La crise sociale qui s'est déclenchée en novembre - décembre 1995 était un mélange nécessairement compliqué des problèmes structurels et d'inquiétudes profondes de la population française. Elle n'a pris forme, sur ce substrat de conditions nécessaires à son apparition, que par l'aiguillon et le levain qu'a constitué la méthode de gouvernement d'Alain Juppé. Elle a duré plusieurs semaines, a pénétré profondément le corps social français, provoquant les mobilisations parmi les plus fortes des quarante dernières années en France. Elle ne s'est pas transformée en crise politique, ce qui aurait pu être une des trajectoires. Il en est resté une cristallisation d'opinions négatives et de rejets sur le Premier Ministre, cristallisation très durable, qui est très vivace encore en 1997. Le choix du Président de re-légitimer son Premier Ministre, d'en faire le chef de campagne de sa majorité pour les Législatives lestait obligatoirement la Droite de ce fardeau politique et présentait le risque de lui en faire payer le prix.

Dans les courtes semaines de campagne, beaucoup de calculs politiques sophistiqués furent produits à Droite et à Gauche.

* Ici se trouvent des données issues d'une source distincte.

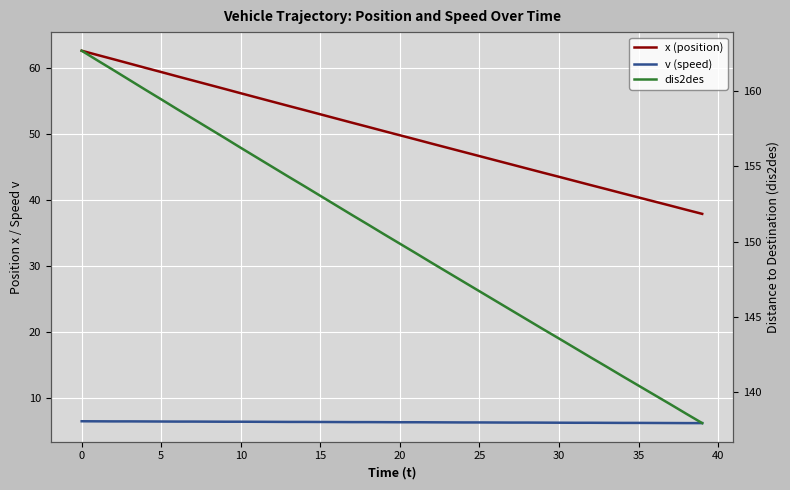

How many lines are shown in the chart?

3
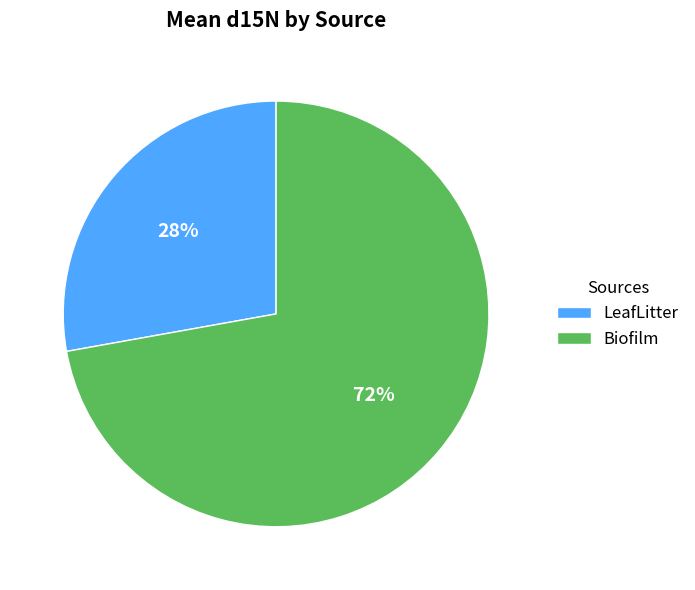

What is the ratio of the value at LeafLitter to the value at Biofilm?

0.4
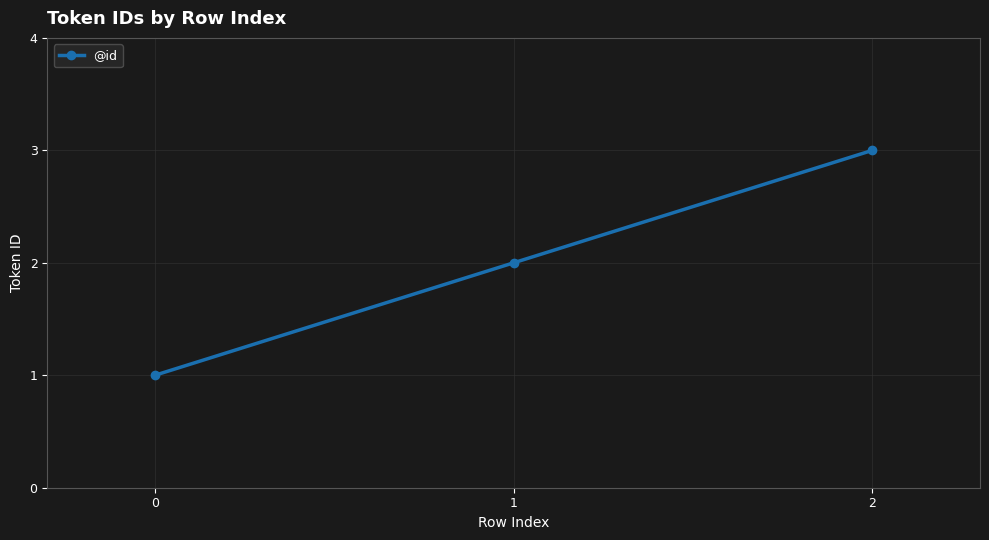

List the labels in order of value, largest first.

2, 1, 0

La situation dans l'opinion était toujours plus simple, ou plutôt plus compliquée : l'attente de l'opinion, celle qui ressortait par-delà les vingt-cinq questions des trois sondages quotidiens, restait obstinément et simplement la même qu'aux Présidentielles de deux années auparavant, qu'aux scrutins des années précédentes : apporter une amélioration aux principaux problèmes, au premier rang desquels l'emploi, des réformes, et un changement des conditions de vie. Une enquête IPSOS de début mai auprès des moins de 30 ans, fait apparaître que 77 % d'entre eux estiment que le choix entre deux camps politiques "ne changera pas grand-chose". Leurs préoccupations premières sont l'emploi, le temps de travail et l'Europe. L'enquête accorde dans cette tranche d'âge, un léger avantage à la Gauche, ce qui n'était pas le cas en 1993 ou 1995. La période précédant l'élection va voir se multiplier les sondages et la consultation des oracles. Les entrailles demeurent obstinément obscures et indécises. Sur cinq sondages réalisés entre le 2 mai et le 8 mai, 4 sur 5 indiquent une progression de la Gauche et une majorité de sièges pour la Droite.

C'est dans ce contexte que les candidatures vont se déclarer, et les accords se nouer au pas de charge. La majorité de Droite, voulant bénéficier de l'effet de surprise et de désorganisation, joue le candidat unique. La Gauche noue des accords, qui étaient envisagés mais pas à ces échéances : les Verts, le MDC, et le PC concluent des alliances avec le Parti Socialiste. Chacun garde ses spécificités, les déclarations évitent d'être tonitruantes ou de rappeler les accords des années 1970 et 1980. Beaucoup de candidats sont sur lesrangs : 6.300 pour 577 sièges, soit une moyenne de 11 par circonscription, beaucoup plus qu'en 1993 où ils étaient 5.163, soit un peu plus de 9 en moyenne par circonscription, beaucoup plus encore qu'en 1988 où ils étaient 2.800, plus de deux fois moins.